Considerato tutto questo ed avendo consumato il vecchio album, non potevo che attendere con trepidazione la nuova uscita, sapendo che sì, qualcosa sarebbe cambiato nel loro sound, com’è giusto che sia, ma che comunque l’anteprima data riusciva sicuramente ad incontrare le aspettative.
La prima, breve, canzone è la title-track, atmosferica, maestosa, minacciosa al punto giusto; segue
Per Aspera Ad Inferi, un buon pezzo, ma che risulta un po’ lento e di impatto decisamente scarso per quello che dovrebbe essere il primo vero brano del disco. Dopo la già nota
Secular Haze, troviamo due brani abbastanza controversi,
Jigolo Har Megiddo e Ghuleh / Zombie Queen, che frenano ulteriormente la dinamica dell’opera. La sensazione, tra l’arrangiamento che sfiora il pop, linee vocali sempre più rilassate e chitarre sempre più assenti, è quella che i Ghost abbiano voluto rifarsi a un modello abbastanza lontano da ciò che li aveva guidati nella loro precedente fatica. Qui gli echi dei
Mercyful Fate, dei
Black Sabbath e dell’horror / shock rock sono quasi impercettibili, manca quel “tiro” che aveva reso godibile e vincente la formula di Opus Empoymous, mancano gli up-tempo e le piccole sfuriate in cui scapocciare amabilmente. Si sente decisamente il bisogno di un’impennata e il fatto che, a questo punto del disco, un pezzo come
Year Zero costituisca addirittura un incremento di dinamica, la dice davvero lunga su quanto basso possa essere il ritmo e l’intensità delle canzoni finora proposte.
Purtroppo il tanto auspicato decollo non arriva, anzi, oltre che a una mancanza di impatto, negli ultimi quattro pezzi dell’album si sente anche scricchiolare qualcosa. Se fino ad ora la struttura delle canzoni aveva tutto sommato tenuto botta, pur con qualche incertezza e rinunciando alla vicinanza a sonorità non solo metal ma addirittura rock, la chiusura dell’album risulta davvero deludente. Escludendo la calma ma solida
Body and Blood, il trittico finale propone quelle che, ahimè, suonano come canzonette di seconda scelta e non come pezzi che si vorrebbero sentire dal disco di conferma di una band che, solo due anni fa, prometteva d’essere una potente realtà della scena heavy contemporanea.
Idolatrine e Depth of Satan’s Eyes suonano senza grinta, scorrono via senza emozionare e causando anche una certa noia;
Monstrance Clock chiude l’album con sonorità sixties e una dinamica stantia, ripetitiva, raffazzonata.
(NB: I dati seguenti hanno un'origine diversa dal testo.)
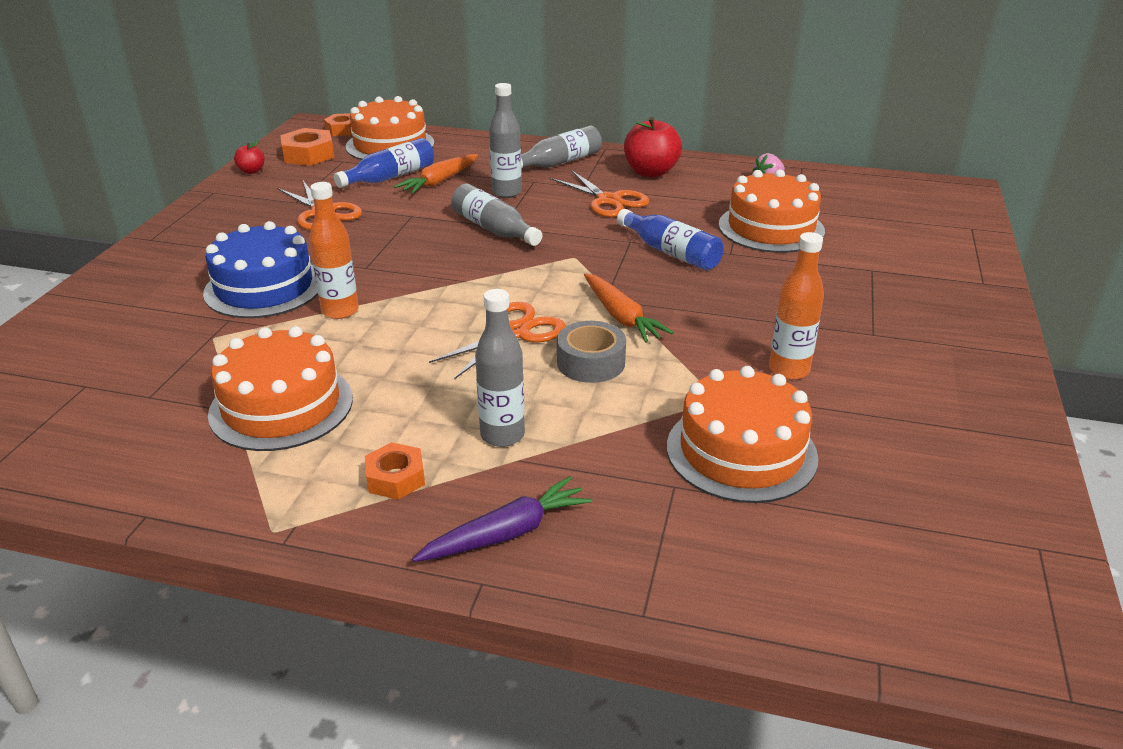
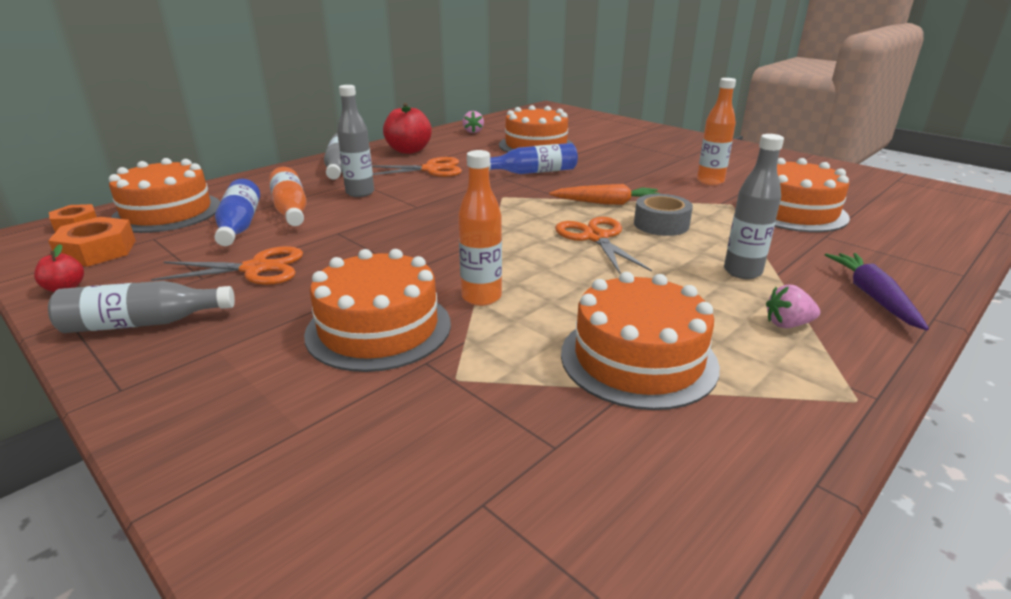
camera: 60 degrees left, 5 degrees down
(264, 287) = (379, 328): blue cake -> orange cake
(395, 478) = (787, 324): orange nut -> pink strawberry
(439, 181) = (291, 209): orange carrot -> orange bottle
(494, 229) = (417, 210): grey bottle -> grey bottle (143, 323)

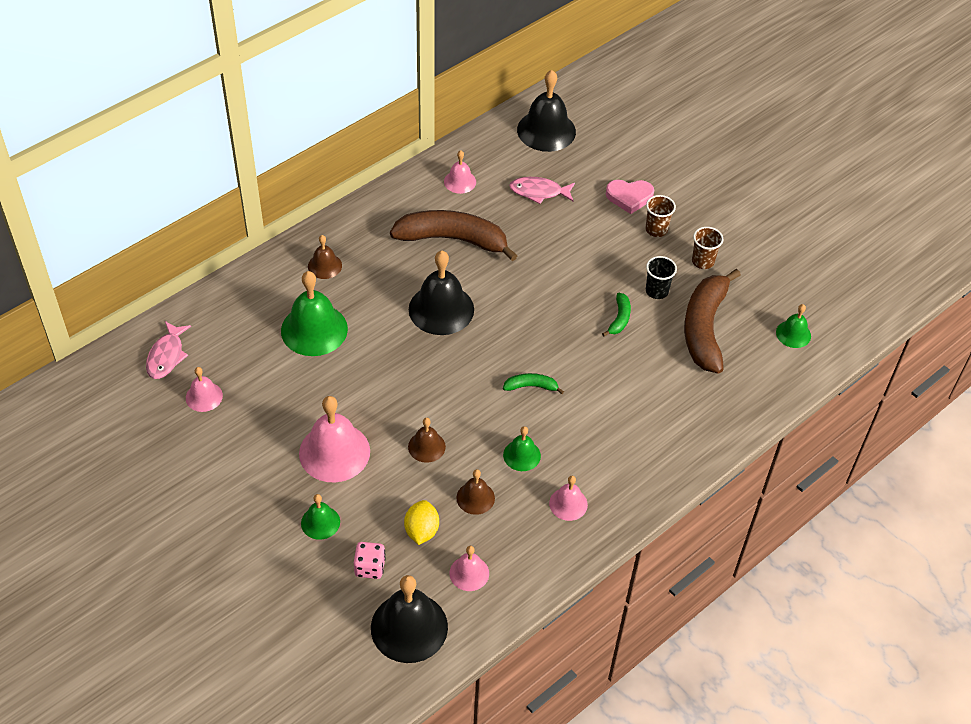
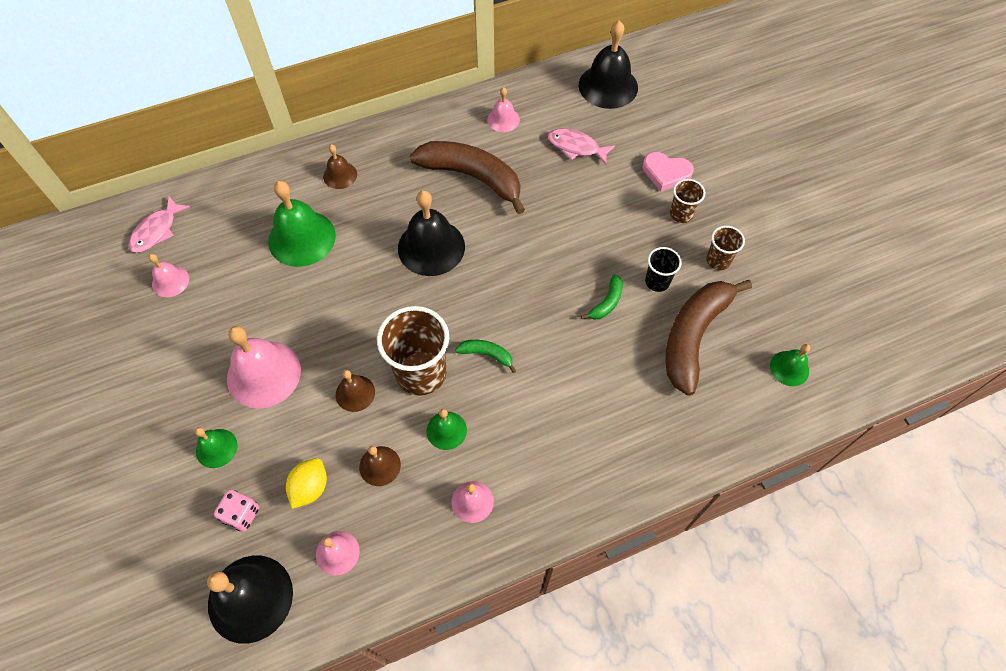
camera: 20 degrees right, 10 degrees up
(479, 416) = (421, 373): none -> brown cup

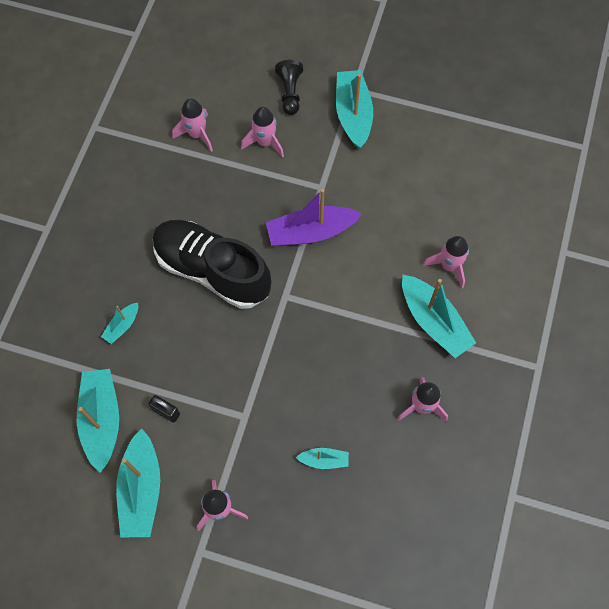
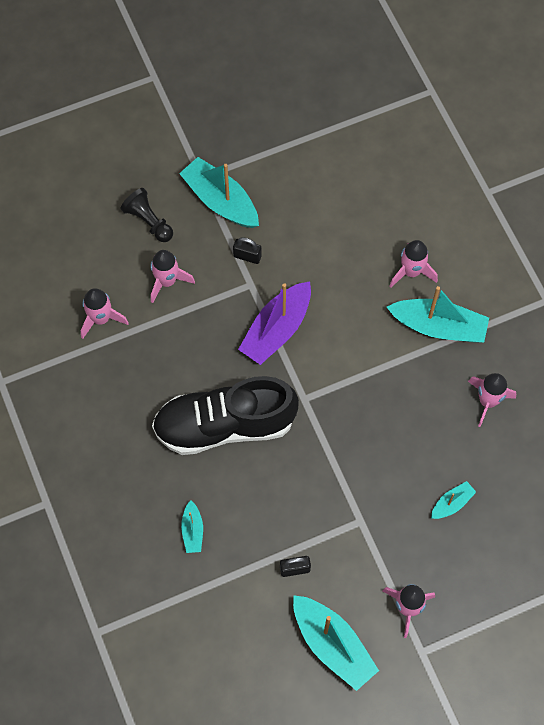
camera: 40 degrees left, 0 degrees up
(101, 420) = (249, 619): turquoise boat -> none
(337, 166) = (247, 256): none -> black padlock

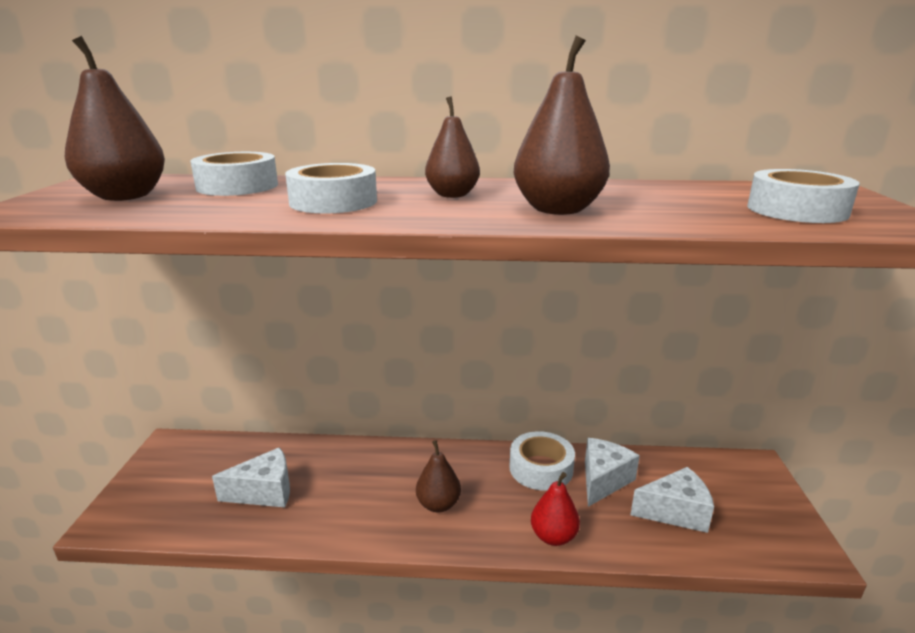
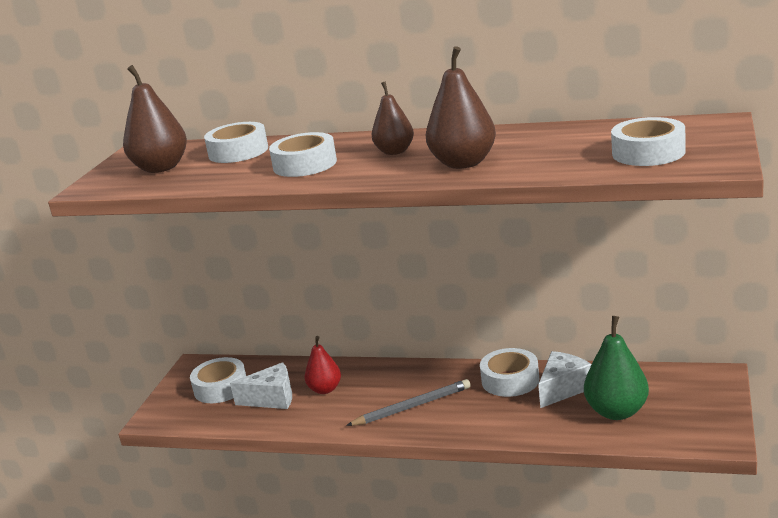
camera: 15 degrees right, 0 degrees up
(200, 475) = (220, 388): none -> white tape
(438, 504) = (412, 407): brown pear -> grey pencil
(553, 536) = (501, 428): red pear -> red pear (325, 389)
(675, 512) = (617, 412): white cheese -> green pear

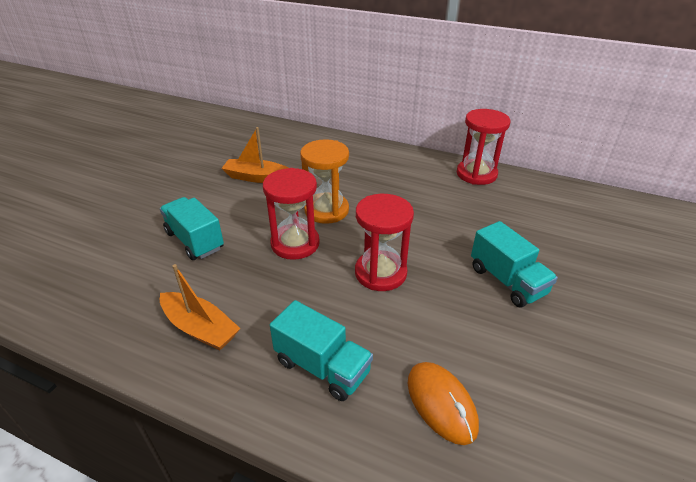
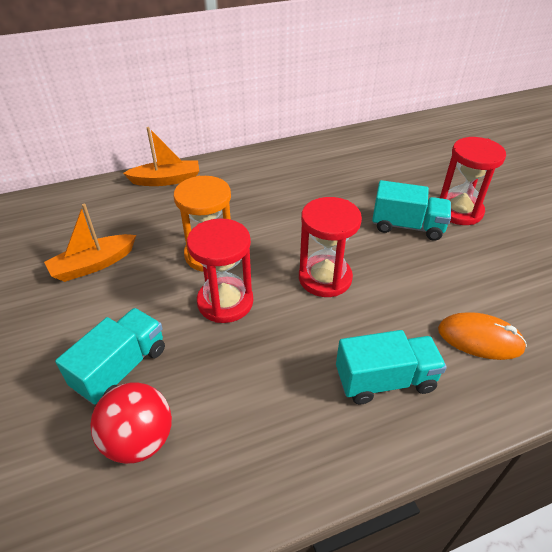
camera: 45 degrees left, 5 degrees up
(153, 282) = (139, 440): none -> red ball
(195, 241) = (121, 368): turquoise truck -> turquoise truck turned 120 degrees clockwise
(200, 328) = (252, 437): orange boat -> orange boat (166, 180)
(476, 174) = (285, 155): red hourglass -> red hourglass (459, 211)

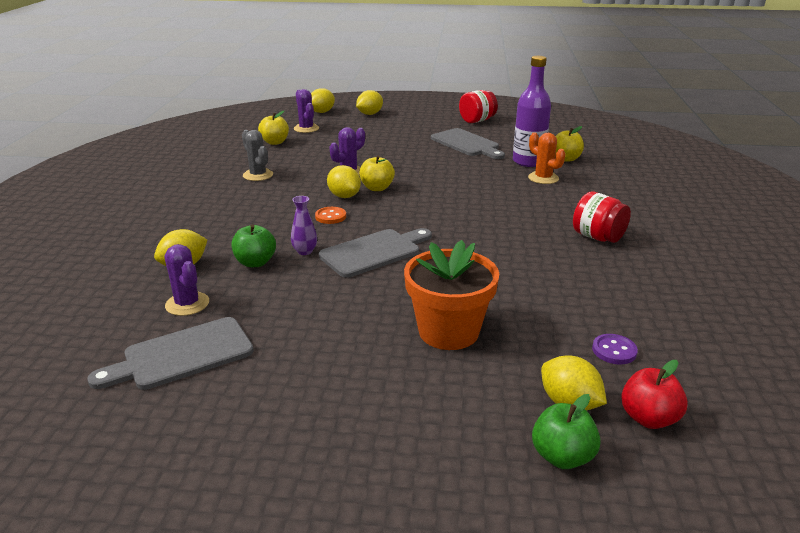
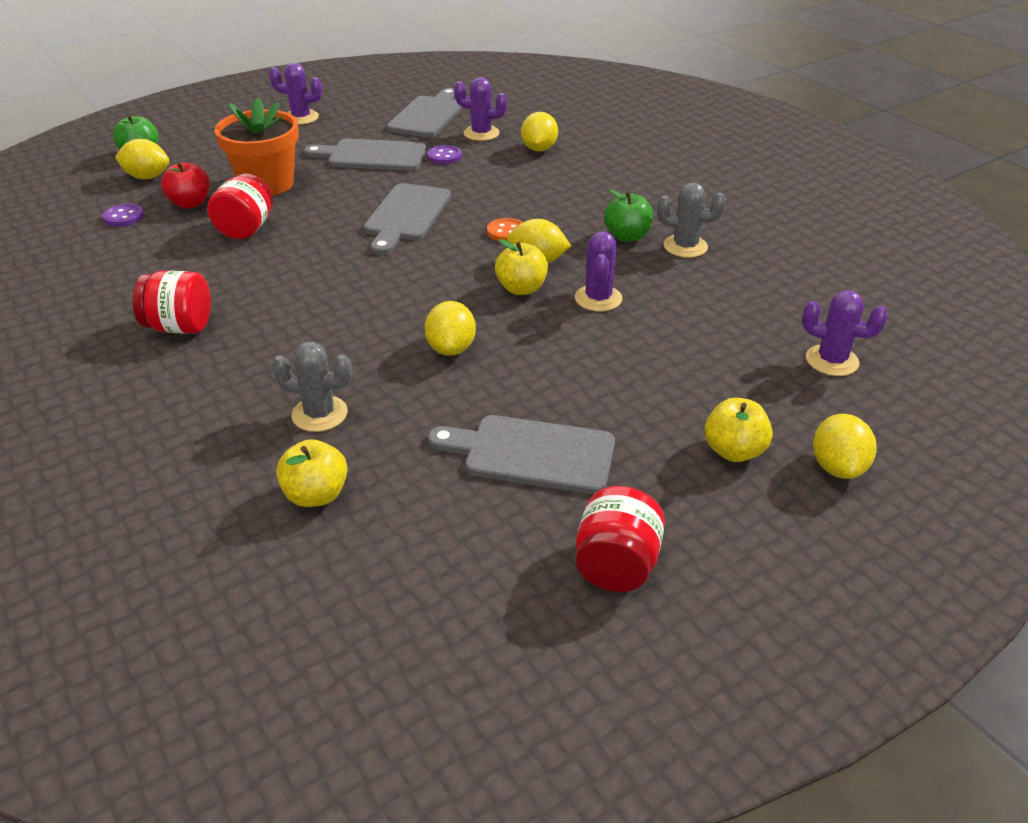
camera: 140 degrees right, 10 degrees up
(255, 262) = (490, 170): green apple -> green apple (627, 236)
(262, 292) = (444, 156): none -> purple button
(275, 142) = (797, 307): yellow apple -> yellow apple (733, 451)
(305, 251) = (468, 193): purple vase -> none
(306, 430) = (301, 117): none -> purple cactus
(316, 322) = (372, 156): none -> grey cutting board
(322, 112) = (918, 424): yellow lemon -> yellow lemon (451, 348)
(505, 290) = (246, 229): none -> red jar
(528, 162) = (377, 450): purple bottle -> none
(543, 178) = (319, 414): orange cactus -> grey cactus
(648, 418) = (88, 187): red apple -> red apple (190, 203)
Forse è questo il vero problema di Infestissumam: stanca. Problema che non si poneva nella maniera più assoluta con il precedente album. La qualità compositiva e la convinzione nell’eseguire i pezzi è sempre più latente man mano ci si inoltra nell’ascolto; sembra quasi che i Ghost abbiano riciclato delle idee di scarto e abbiano costruito attorno ad esse delle canzoni semplici, a tratti banali e mai particolarmente ispirate.
I due singoli facevano presagire un certo cambiamento di stile, ma di sicuro sarebbe stato auspicabile che, come spesso da tradizione, fossero anche gli estratti più orecchiabili e, per così dire, frivoli dell’album.
Mi sarei aspettato un’aggressività, un impatto decisamente maggiore, siamo lontani anni luce dal sound degli esordi, critica che, per un gruppo al secondo album, è decisamente grave. Se l’obiettivo era quello di replicare le sonorità di Opus Eponymous, espanderle, migliorarle e continuare nel segno tracciato, Infestissumam risulta innegabilmente un passo falso, basta ascoltare i due album di seguito e si avrà immediatamente l’impressione di trovarsi davanti a due gruppi diversi, magari con un paio di canzoni vagamente affini, ma nulla di più.
Troppo poco aggressivo, troppo poco rock, troppo poco convinto.